Barack Obama’s campaign focus has been all about change. But standing in front of a giant sign dominated by the word “change,” much of his wife’s speech Friday at Spokane’s Fox theater highlighted a topic usually stressed by Hillary Clinton’s camp: experience.
Michelle Obama pointed to her husband’s years as a community activist in Chicago and his eight years in the Illinois Legislature before winning a seat in the U.S. Senate in 2004.
“As we talk about experience, the truth of the matter is that Barack has more legislative experience than his opponent,” she said. “Wouldn’t it be nice to have a president of the United States who understands how federal law impacts local government? Barack is the only candidate who brings that kind of perspective.”
Obama gave a 50-minute address to a boisterous crowd. About 1,600 people found seats in the theater. Another 100 or so listened from the gallery. About 200 were shut out completely.
Without providing much in the way of specific proposals, Michelle Obama said her husband would improve education, create more access to health care, increase respect for the U.S. abroad and help unite the country.
Just because Obama is experienced, that doesn’t mean he’s the same-old politician, she said.
“What Barack did with his years in politics was not become a part of that system,” she said. “When you’re free, when you are not owned or you don’t owe, but you’re doing this because it’s the right thing to do, you can take risks.”
Obama and Clinton are locked in a close battle for the Democratic nomination. Three days after voting ended in the Super Tuesday primaries and caucuses, the race for delegates in those contests was too close to call Friday. With 91 delegates still to be divided, Obama had earned 796 from Tuesday to 794 for Clinton, according to the Associated Press.
Clinton, however, was leading the overall delegate count, 1,055 to Obama’s 998.
Today, 97 delegates are up for grabs in Washington’s Democratic precinct caucuses.
“This momentum has been building,” Michelle Obama said.
“When was the last time we had a Democratic candidate who could win South Carolina and Utah?” she asked before adding “Idaho” after a few shouts from the crowd.
The would-be first lady spent much of her address talking about “regular folks” and their struggles with health care, jobs going overseas and mounting debts to pay for college.
“It has gotten progressively worse for regular folks through Republican and Democratic administrations,” she said.
Spokane resident Jessie Marshall agreed. She was one of a few dozen supporters who reached from the audience to shake Obama’s hand after the speech.
“I am really ready for a change. I used to think I was in the middle class. Now I feel I’m lower middle class,” Marshall said. “I’m not voting for Barack Obama because he’s black. I’m voting for him because, as his wife said, he’s brilliant.”

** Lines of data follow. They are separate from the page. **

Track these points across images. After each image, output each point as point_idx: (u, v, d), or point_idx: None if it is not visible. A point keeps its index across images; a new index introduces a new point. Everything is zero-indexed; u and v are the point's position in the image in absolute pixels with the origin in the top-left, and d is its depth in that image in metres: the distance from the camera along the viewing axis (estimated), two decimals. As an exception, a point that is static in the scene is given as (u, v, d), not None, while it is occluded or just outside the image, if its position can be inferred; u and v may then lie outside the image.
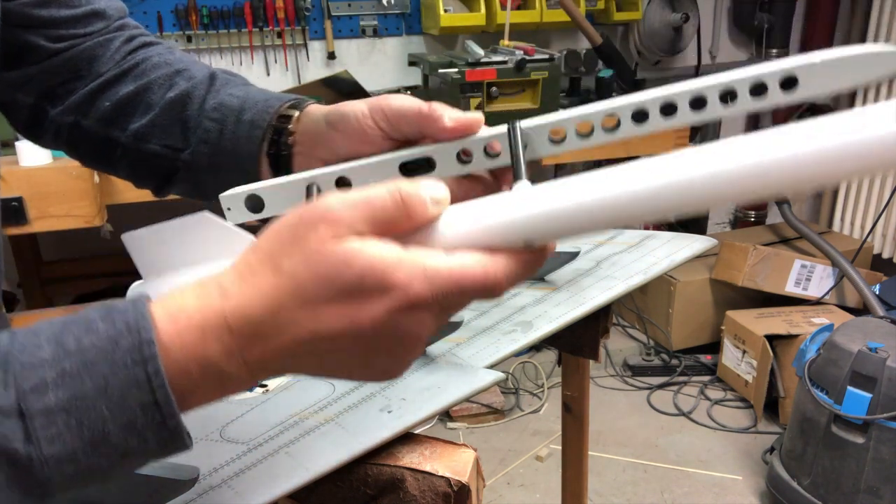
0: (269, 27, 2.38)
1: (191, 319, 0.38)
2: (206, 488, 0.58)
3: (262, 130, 0.60)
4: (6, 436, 0.34)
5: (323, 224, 0.38)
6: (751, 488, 2.10)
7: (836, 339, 1.82)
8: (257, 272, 0.39)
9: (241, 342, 0.39)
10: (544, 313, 0.85)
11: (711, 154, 0.37)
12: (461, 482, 0.58)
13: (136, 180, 0.70)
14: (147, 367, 0.36)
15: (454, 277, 0.39)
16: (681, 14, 2.68)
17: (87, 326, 0.37)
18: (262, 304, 0.38)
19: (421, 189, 0.40)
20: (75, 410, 0.36)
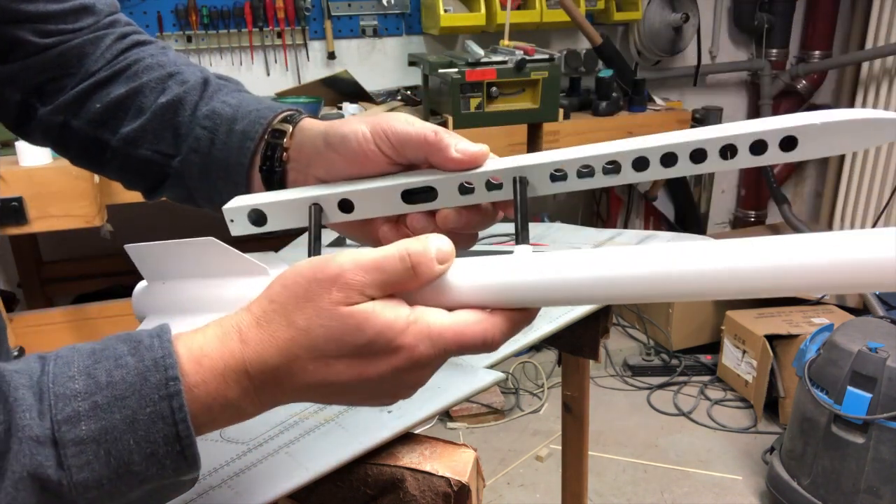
0: (269, 27, 2.38)
1: (214, 363, 0.41)
2: (206, 488, 0.58)
3: (253, 143, 0.59)
4: (41, 463, 0.37)
5: (336, 288, 0.41)
6: (751, 488, 2.10)
7: (836, 339, 1.82)
8: (272, 322, 0.42)
9: (258, 385, 0.42)
10: (544, 313, 0.85)
11: (702, 252, 0.41)
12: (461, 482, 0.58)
13: (126, 183, 0.69)
14: (172, 403, 0.39)
15: (456, 338, 0.43)
16: (681, 14, 2.68)
17: (116, 361, 0.40)
18: (279, 354, 0.42)
19: (429, 249, 0.43)
20: (105, 441, 0.38)
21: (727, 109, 3.07)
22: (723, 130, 0.46)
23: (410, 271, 0.43)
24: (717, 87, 3.09)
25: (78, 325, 1.96)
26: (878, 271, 0.38)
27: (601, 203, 3.05)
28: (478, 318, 0.44)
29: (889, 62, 2.75)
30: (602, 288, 0.43)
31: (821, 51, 3.00)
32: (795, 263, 0.39)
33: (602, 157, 0.49)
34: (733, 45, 3.04)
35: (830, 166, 3.15)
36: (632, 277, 0.42)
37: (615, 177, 0.50)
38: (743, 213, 3.27)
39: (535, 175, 0.51)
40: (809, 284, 0.39)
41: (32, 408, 0.38)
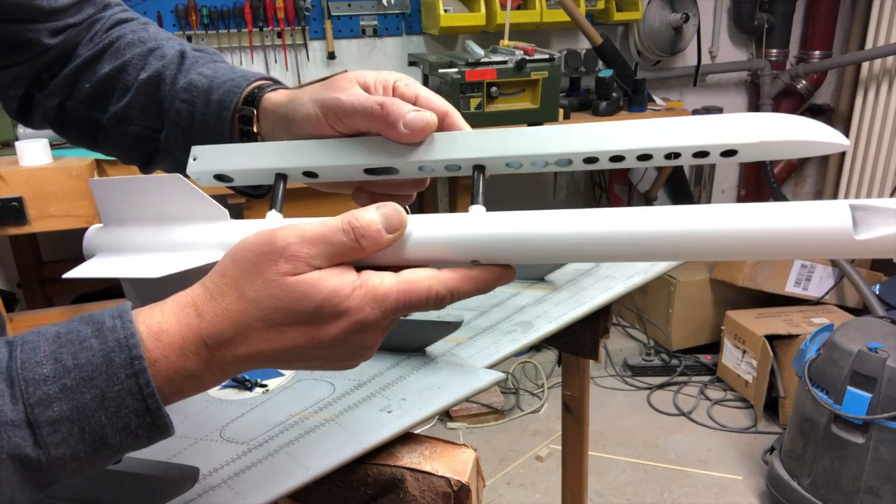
0: (269, 27, 2.38)
1: (173, 339, 0.43)
2: (206, 488, 0.58)
3: (229, 112, 0.61)
4: (19, 444, 0.39)
5: (283, 260, 0.43)
6: (751, 488, 2.10)
7: (836, 339, 1.82)
8: (225, 295, 0.44)
9: (216, 355, 0.44)
10: (544, 313, 0.85)
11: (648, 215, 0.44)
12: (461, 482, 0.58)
13: (122, 159, 0.71)
14: (139, 380, 0.41)
15: (400, 296, 0.45)
16: (681, 14, 2.68)
17: (80, 344, 0.41)
18: (233, 325, 0.44)
19: (374, 221, 0.45)
20: (77, 420, 0.40)
21: (727, 109, 3.07)
22: (670, 140, 0.48)
23: (355, 243, 0.45)
24: (717, 87, 3.09)
25: (78, 325, 1.95)
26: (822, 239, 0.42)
27: (601, 203, 3.05)
28: (421, 276, 0.45)
29: (889, 62, 2.75)
30: (541, 245, 0.45)
31: (821, 51, 3.00)
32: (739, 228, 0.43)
33: (555, 156, 0.51)
34: (733, 45, 3.04)
35: (830, 166, 3.15)
36: (570, 236, 0.45)
37: (568, 167, 0.52)
38: (743, 213, 3.27)
39: (492, 164, 0.53)
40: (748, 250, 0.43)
41: (5, 393, 0.40)
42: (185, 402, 0.72)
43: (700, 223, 0.43)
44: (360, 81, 0.55)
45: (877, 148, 2.84)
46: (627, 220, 0.44)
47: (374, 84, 0.55)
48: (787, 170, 3.18)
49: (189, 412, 0.71)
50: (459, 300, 0.47)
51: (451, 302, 0.46)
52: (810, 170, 3.34)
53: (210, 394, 0.74)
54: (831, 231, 0.42)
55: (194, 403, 0.73)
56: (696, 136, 0.48)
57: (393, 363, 0.74)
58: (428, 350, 0.76)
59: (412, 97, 0.54)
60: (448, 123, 0.54)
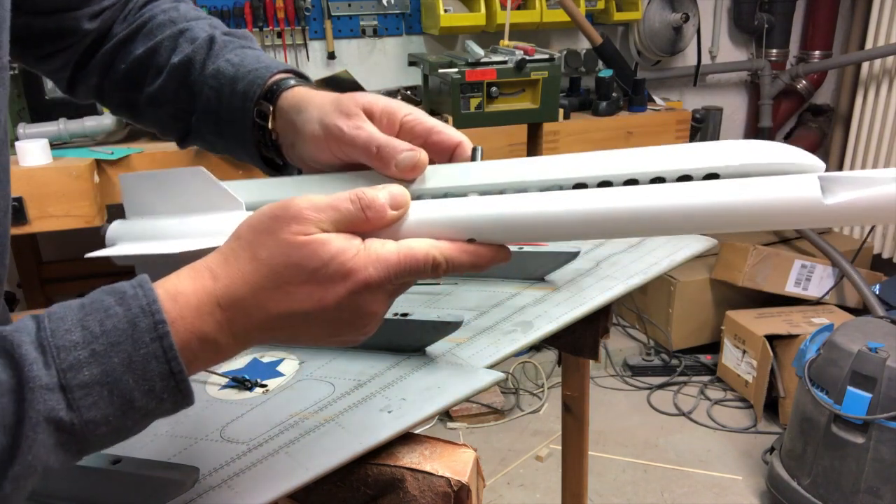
0: (269, 27, 2.38)
1: (188, 299, 0.45)
2: (206, 488, 0.58)
3: (252, 103, 0.64)
4: (53, 407, 0.41)
5: (294, 223, 0.46)
6: (751, 488, 2.10)
7: (836, 339, 1.82)
8: (239, 257, 0.47)
9: (229, 316, 0.46)
10: (544, 313, 0.85)
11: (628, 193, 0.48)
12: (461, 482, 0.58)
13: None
14: (163, 343, 0.43)
15: (401, 261, 0.48)
16: (681, 14, 2.68)
17: (105, 312, 0.44)
18: (245, 285, 0.46)
19: (379, 195, 0.49)
20: (107, 383, 0.42)
21: (727, 109, 3.07)
22: (655, 163, 0.51)
23: (361, 213, 0.48)
24: (717, 87, 3.09)
25: (78, 325, 1.95)
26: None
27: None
28: (420, 244, 0.49)
29: (889, 62, 2.75)
30: (543, 224, 0.49)
31: (821, 51, 3.00)
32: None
33: (547, 182, 0.53)
34: (733, 45, 3.04)
35: (830, 166, 3.15)
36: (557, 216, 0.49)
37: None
38: (743, 213, 3.27)
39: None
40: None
41: (38, 360, 0.41)
42: (185, 402, 0.72)
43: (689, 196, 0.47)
44: (367, 109, 0.58)
45: (877, 148, 2.84)
46: (611, 197, 0.48)
47: (379, 115, 0.58)
48: (787, 170, 3.18)
49: (189, 412, 0.71)
50: (456, 272, 0.50)
51: (447, 272, 0.50)
52: (810, 170, 3.34)
53: (210, 394, 0.74)
54: (802, 199, 0.45)
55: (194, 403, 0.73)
56: (681, 161, 0.50)
57: (393, 363, 0.74)
58: (428, 350, 0.76)
59: (424, 132, 0.57)
60: (459, 153, 0.57)
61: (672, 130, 2.37)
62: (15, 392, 0.41)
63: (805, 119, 3.18)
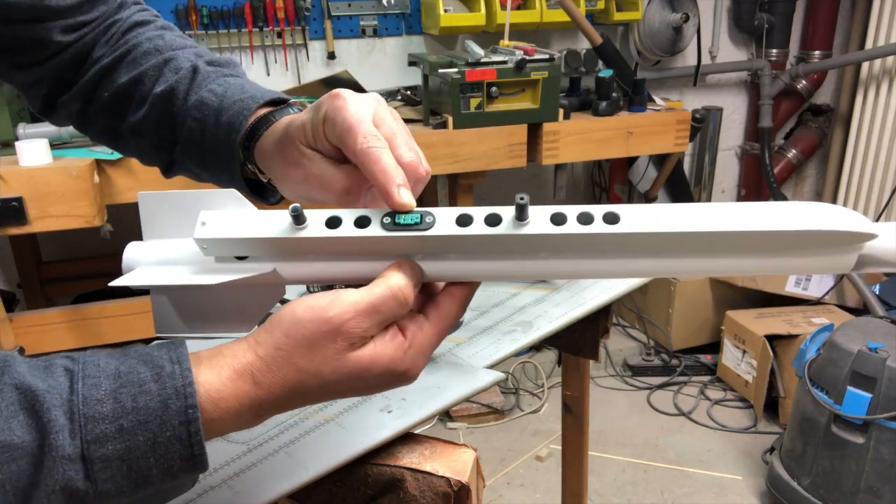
0: (269, 27, 2.38)
1: (230, 405, 0.46)
2: (206, 488, 0.58)
3: (238, 134, 0.62)
4: (71, 477, 0.41)
5: (340, 338, 0.46)
6: (751, 488, 2.10)
7: (836, 339, 1.82)
8: (282, 368, 0.47)
9: (269, 412, 0.48)
10: (544, 313, 0.85)
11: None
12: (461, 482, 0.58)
13: (145, 163, 0.74)
14: (190, 428, 0.44)
15: (440, 336, 0.51)
16: (681, 14, 2.68)
17: (140, 387, 0.44)
18: (291, 391, 0.47)
19: (411, 280, 0.49)
20: (128, 459, 0.43)
21: (727, 109, 3.07)
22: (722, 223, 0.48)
23: (405, 305, 0.48)
24: (717, 87, 3.09)
25: (78, 325, 1.96)
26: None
27: (601, 203, 3.04)
28: (448, 308, 0.51)
29: (889, 62, 2.75)
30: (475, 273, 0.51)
31: (821, 51, 3.00)
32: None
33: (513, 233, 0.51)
34: (733, 45, 3.04)
35: (830, 166, 3.15)
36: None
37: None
38: (743, 213, 3.27)
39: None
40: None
41: (65, 428, 0.41)
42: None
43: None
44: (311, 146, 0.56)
45: (877, 148, 2.84)
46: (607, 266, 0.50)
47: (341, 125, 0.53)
48: (787, 170, 3.18)
49: (189, 412, 0.71)
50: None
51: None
52: (810, 170, 3.34)
53: (210, 394, 0.74)
54: (830, 266, 0.47)
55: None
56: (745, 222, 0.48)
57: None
58: (428, 350, 0.76)
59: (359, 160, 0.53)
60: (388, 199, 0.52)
61: (672, 130, 2.37)
62: (35, 457, 0.40)
63: (805, 119, 3.18)
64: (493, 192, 2.74)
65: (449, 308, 0.51)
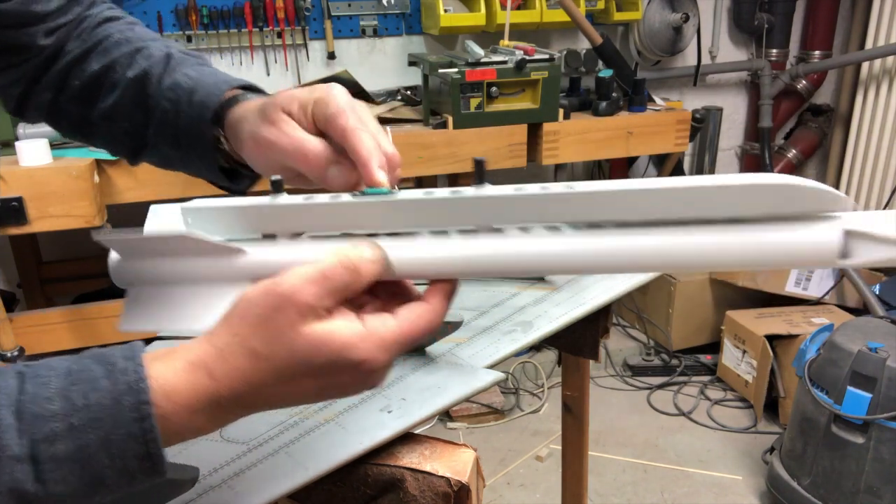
0: (269, 27, 2.38)
1: (184, 399, 0.44)
2: (206, 488, 0.58)
3: (210, 111, 0.64)
4: (19, 479, 0.40)
5: (291, 309, 0.44)
6: (751, 488, 2.10)
7: (836, 339, 1.82)
8: (236, 354, 0.44)
9: (227, 411, 0.46)
10: (544, 313, 0.85)
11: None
12: (461, 482, 0.58)
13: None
14: (143, 424, 0.42)
15: (405, 338, 0.47)
16: (681, 14, 2.68)
17: (91, 384, 0.42)
18: (247, 384, 0.45)
19: (364, 252, 0.47)
20: (80, 459, 0.41)
21: (727, 109, 3.07)
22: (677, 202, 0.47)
23: (355, 274, 0.46)
24: (717, 87, 3.09)
25: (77, 325, 1.96)
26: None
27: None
28: (419, 313, 0.48)
29: (889, 62, 2.75)
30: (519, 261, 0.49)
31: (821, 51, 3.00)
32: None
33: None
34: (733, 45, 3.04)
35: (830, 166, 3.15)
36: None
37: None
38: (743, 213, 3.27)
39: None
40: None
41: (11, 427, 0.40)
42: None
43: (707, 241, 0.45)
44: (287, 110, 0.58)
45: (877, 148, 2.84)
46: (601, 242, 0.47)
47: (297, 114, 0.58)
48: (787, 170, 3.18)
49: (189, 412, 0.71)
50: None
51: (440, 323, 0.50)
52: (810, 170, 3.34)
53: (210, 394, 0.74)
54: (814, 252, 0.43)
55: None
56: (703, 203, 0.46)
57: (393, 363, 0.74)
58: (428, 350, 0.76)
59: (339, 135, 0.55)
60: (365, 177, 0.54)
61: (672, 130, 2.37)
62: None
63: (805, 119, 3.18)
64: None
65: (420, 311, 0.48)
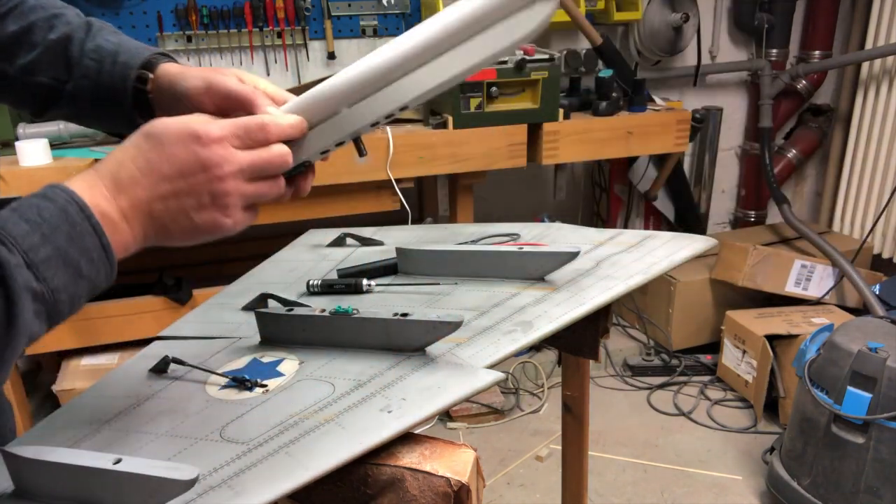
0: (269, 27, 2.38)
1: (87, 184, 0.57)
2: (206, 488, 0.58)
3: (133, 71, 0.75)
4: (27, 280, 0.51)
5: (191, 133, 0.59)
6: (751, 488, 2.10)
7: (836, 339, 1.82)
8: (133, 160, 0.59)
9: (111, 191, 0.58)
10: (544, 313, 0.85)
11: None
12: (461, 482, 0.58)
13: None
14: (91, 221, 0.55)
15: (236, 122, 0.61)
16: (681, 14, 2.68)
17: (37, 207, 0.54)
18: (136, 170, 0.58)
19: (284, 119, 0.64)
20: (59, 256, 0.53)
21: (727, 109, 3.07)
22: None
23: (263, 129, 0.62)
24: (717, 87, 3.09)
25: (78, 325, 1.96)
26: None
27: (601, 203, 3.05)
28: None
29: (889, 62, 2.75)
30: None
31: (821, 51, 3.00)
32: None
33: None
34: (733, 45, 3.04)
35: (830, 166, 3.15)
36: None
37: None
38: (743, 212, 3.28)
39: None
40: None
41: (3, 249, 0.51)
42: (185, 402, 0.72)
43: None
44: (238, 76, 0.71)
45: (877, 148, 2.84)
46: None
47: (247, 79, 0.72)
48: (787, 170, 3.18)
49: (189, 412, 0.71)
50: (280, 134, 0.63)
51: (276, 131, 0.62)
52: (810, 170, 3.34)
53: (210, 394, 0.74)
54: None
55: (194, 403, 0.73)
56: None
57: (393, 363, 0.74)
58: (428, 350, 0.76)
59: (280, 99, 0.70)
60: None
61: (672, 130, 2.37)
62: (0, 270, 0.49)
63: (805, 119, 3.18)
64: (493, 193, 2.74)
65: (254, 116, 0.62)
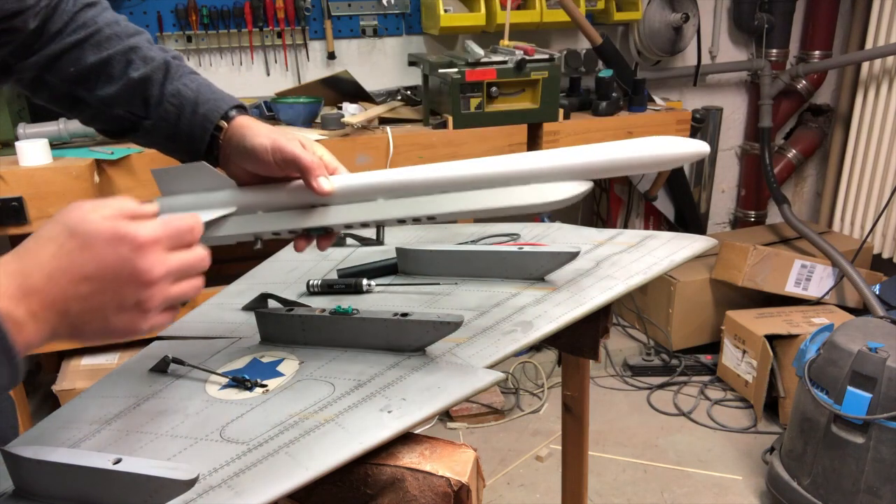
0: (269, 27, 2.38)
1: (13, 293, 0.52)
2: (206, 488, 0.58)
3: (212, 124, 0.80)
4: None
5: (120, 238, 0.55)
6: (751, 488, 2.10)
7: (836, 339, 1.82)
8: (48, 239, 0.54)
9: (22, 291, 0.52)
10: (544, 313, 0.85)
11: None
12: (461, 482, 0.58)
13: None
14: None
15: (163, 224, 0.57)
16: (681, 14, 2.68)
17: None
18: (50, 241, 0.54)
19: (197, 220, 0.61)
20: None
21: (727, 109, 3.07)
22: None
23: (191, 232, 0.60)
24: (717, 87, 3.09)
25: (78, 325, 1.95)
26: None
27: (601, 203, 3.05)
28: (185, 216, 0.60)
29: (889, 62, 2.75)
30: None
31: (821, 51, 3.00)
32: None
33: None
34: (733, 45, 3.04)
35: (830, 166, 3.15)
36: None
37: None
38: (743, 212, 3.28)
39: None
40: None
41: None
42: (185, 402, 0.72)
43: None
44: (301, 142, 0.76)
45: (877, 148, 2.84)
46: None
47: (309, 146, 0.77)
48: (787, 170, 3.18)
49: (189, 412, 0.71)
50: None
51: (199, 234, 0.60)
52: (810, 170, 3.34)
53: (210, 393, 0.74)
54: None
55: (194, 403, 0.73)
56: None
57: (393, 363, 0.74)
58: (428, 350, 0.76)
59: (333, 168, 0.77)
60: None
61: (672, 130, 2.37)
62: None
63: (805, 119, 3.18)
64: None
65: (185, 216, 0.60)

Before the event, several hundred people lined a block down Sprague and around to Madison Street. After doors opened and the theater filled, campaign organizers counted empty seats and told security to let just enough in to fill them.
“Twelve people! There’s nobody else coming in here,” shouted Spokane police Lt. Darrell Toombs. State Sen. Chris Marr, D-Spokane, needed an escort to get in the building because the theater had reached capacity. He and state Senate Majority Leader Lisa Brown, D-Spokane, introduced Obama.
Kristin Taylor, an Obama campaign volunteer from Montana, said Spokane shouldn’t be offended that Barack Obama chose to make his Washington appearances on the West Side of the state. He and Michelle are trying to cover as much ground as possible in the few days between contests, she said.
Many said they were just as happy to have Michelle.
“My dad was disappointed (Barack) wasn’t coming, but after listening to her, I’m not disappointed,” said Dalton Paget, a 19-year-old Eastern Washington University student. “I would vote for her right now.”